The Rutgers Cancer Institute of New Jersey (CINJ) is a cancer treatment and research institution that is a part of Rutgers University and located in New Brunswick, New Jersey. CINJ is one of only 51 Comprehensive Cancer Centers in the nation designated by the National Cancer Institute and the only one in New Jersey located in the heart of New Brunswick. The Rutgers Cancer Institute of New Jersey is an Institute of Rutgers Health at Rutgers University and is located adjacent to Robert Wood Johnson University Hospital, which serves as its primary clinical affiliate.

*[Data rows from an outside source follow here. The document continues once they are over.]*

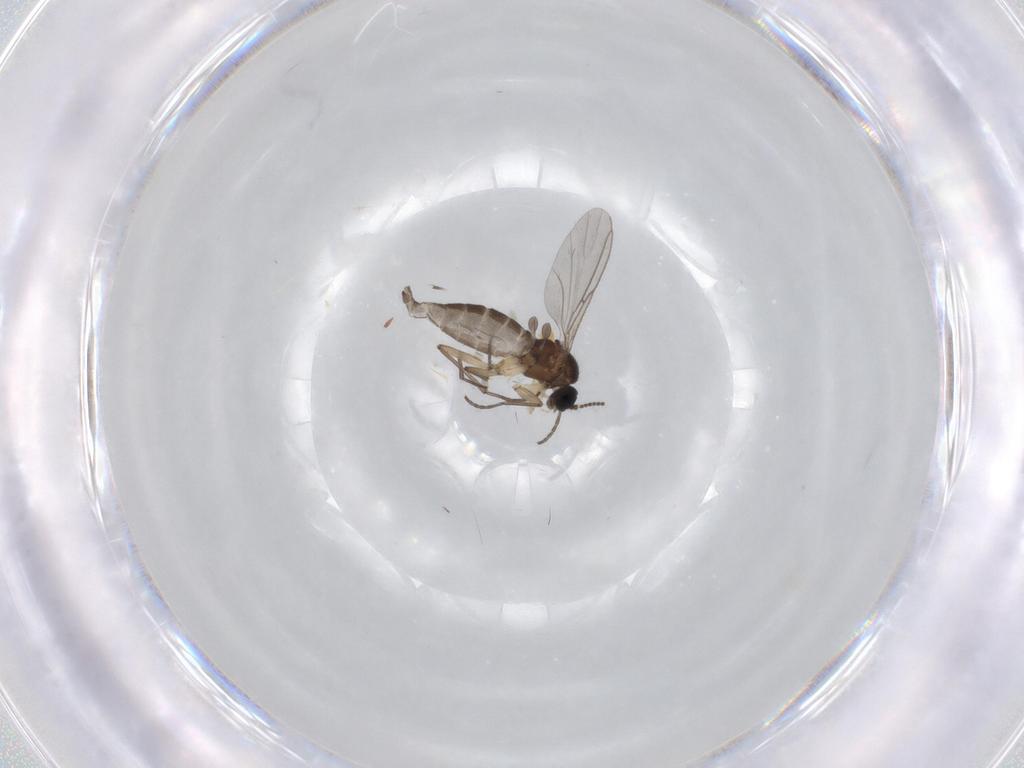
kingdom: Animalia
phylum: Arthropoda
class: Insecta
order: Diptera
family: Sciaridae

In 2019, officials from RWJBarnabas announced that plans were made to construct a new 12 story, $750 million cancer hospital across the street from RWJUH. The new hospital would have 96 inpatient beds and many outpatient treatment bays. The proposed site for the hospital is currently an old school, "Lincoln Street School" which RWJBarnabas would build a brand new $55 million school a few blocks away as part of the land acquisition. The additions are a part of a plan from RWJBarnabas officials to create a top 10 cancer hospital.